Another possible embodiment of an embodiment of the present application is to take a video and perform a splitting process based on content differences between adjacent image frames in this video to get multiple video clips. can be done. In other words, when a video is divided into video clips, the content of each frame in the divided video clip changes continuously, improving the continuity of the frames in the video clip.

As shown in FIG. 3, A, B, . . . N are different video clips.

In some scenarios, these different video clips may have been split from a single video clip. In another scenario, these different video clips may have been split and captured from multiple video bands. Specifically, it can be flexibly set according to the needs of the training scenario, and is not limited in this embodiment.

Step 402, extracting multiple frames of training images from multiple video clips to obtain a training set, wherein extracting at least two frames of training images from each video clip.

In this example, the training set consists of multiple frames of training images extracted from multiple video clips. One possible embodiment is to randomly extract a fixed number of training image frame numbers from each video clip and use the extracted video clip frame numbers to construct a training set.
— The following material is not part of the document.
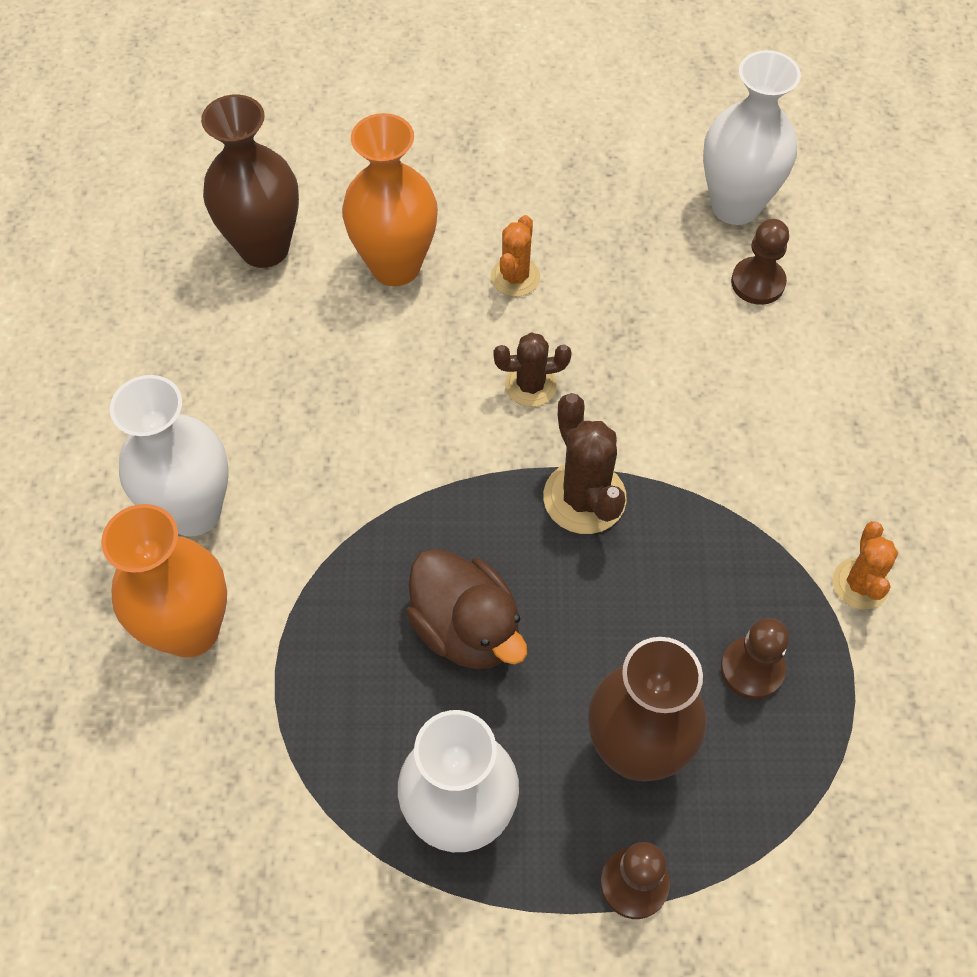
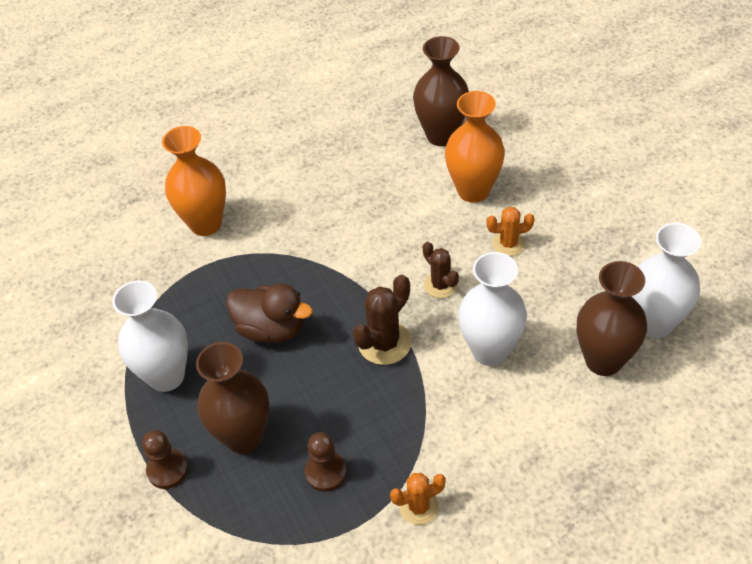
camera: 65 degrees right, 10 degrees down
(193, 511) = (268, 191): white vase -> white vase (490, 351)
(466, 628) = (271, 329): brown duck -> brown duck turned 90 degrees counterclockwise
(758, 282) = (603, 360): brown pawn -> brown vase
Now extract at least two frames of training images from each video clip.

As another possible embodiment, in order to improve the training effect of the model, the homogeneity of the frame number distribution of each video clip in the training set can be improved, since the training images extracted from each video clip have the same number of frames. and train a pre-trained model through this training set so that each video clip has the same proportion of weight in determining model parameters, improving the training effect of subsequent pre-trained models. .

As shown in FIG. 3, A, B, and N are different video clips, and in this embodiment, an example of extracting two frames from each video clip and using them as training images will be described. where A1 and A2 are two frames in video clip A, B1 and B2 are two frames in video clip B, and N1 and N2 are two frames in video clip N.
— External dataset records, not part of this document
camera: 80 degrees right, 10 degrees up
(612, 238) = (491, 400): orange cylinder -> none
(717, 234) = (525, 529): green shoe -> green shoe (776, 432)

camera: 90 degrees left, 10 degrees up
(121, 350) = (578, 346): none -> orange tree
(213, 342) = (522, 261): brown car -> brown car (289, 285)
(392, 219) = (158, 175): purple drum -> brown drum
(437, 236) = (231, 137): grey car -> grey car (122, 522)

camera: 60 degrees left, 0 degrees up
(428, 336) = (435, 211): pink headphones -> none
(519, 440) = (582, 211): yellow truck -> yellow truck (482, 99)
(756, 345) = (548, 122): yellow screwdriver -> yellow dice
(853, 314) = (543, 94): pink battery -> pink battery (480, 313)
For example, with one video X, split this video clip to get three video clips, which are video clips A, B, and C, and as shown in Figure 3, N is C and each video clip An example of extracting two frames from .

Here, in video clip A, the extracted two frame images are A1 and A2, and A1 and A2 are two consecutive frames. In video clip B, the extracted two frame images are B1 and B2, and B1 and B2 are two consecutive frames. In video clip C, the extracted two frame images are C1 and C2, and C1 and C2 are two consecutive frames. Further, image frames A1, A2, B1, B2, C1 and C2 are constructed as a training set.

In addition, in practical applications, the number of multi-frame training images included in the training set is not limited to the 6-frame images described in this embodiment, and can be flexibly set according to the training accuracy needs. can be done.

Step 403, using the training set to perform multi-round training on the pre-trained model for image feature extraction, where each round of training is extracted from the training set with at least two video clips. Select each training image selected in this round, input each training image selected in this round into the pre-training model to get the output image features, and then use the image features of each training image selected in this round to determine a first image feature distance between training images belonging to the same video clip and a second image feature distance between training images belonging to different video clips; , the model parameters of the pre-trained model are adjusted so that the difference between the first image feature distance and the second image feature distance is minimized, so that the pre-trained model obtained by training is: Including being a generic pre-trained model that can recognize association relationships between different video clips.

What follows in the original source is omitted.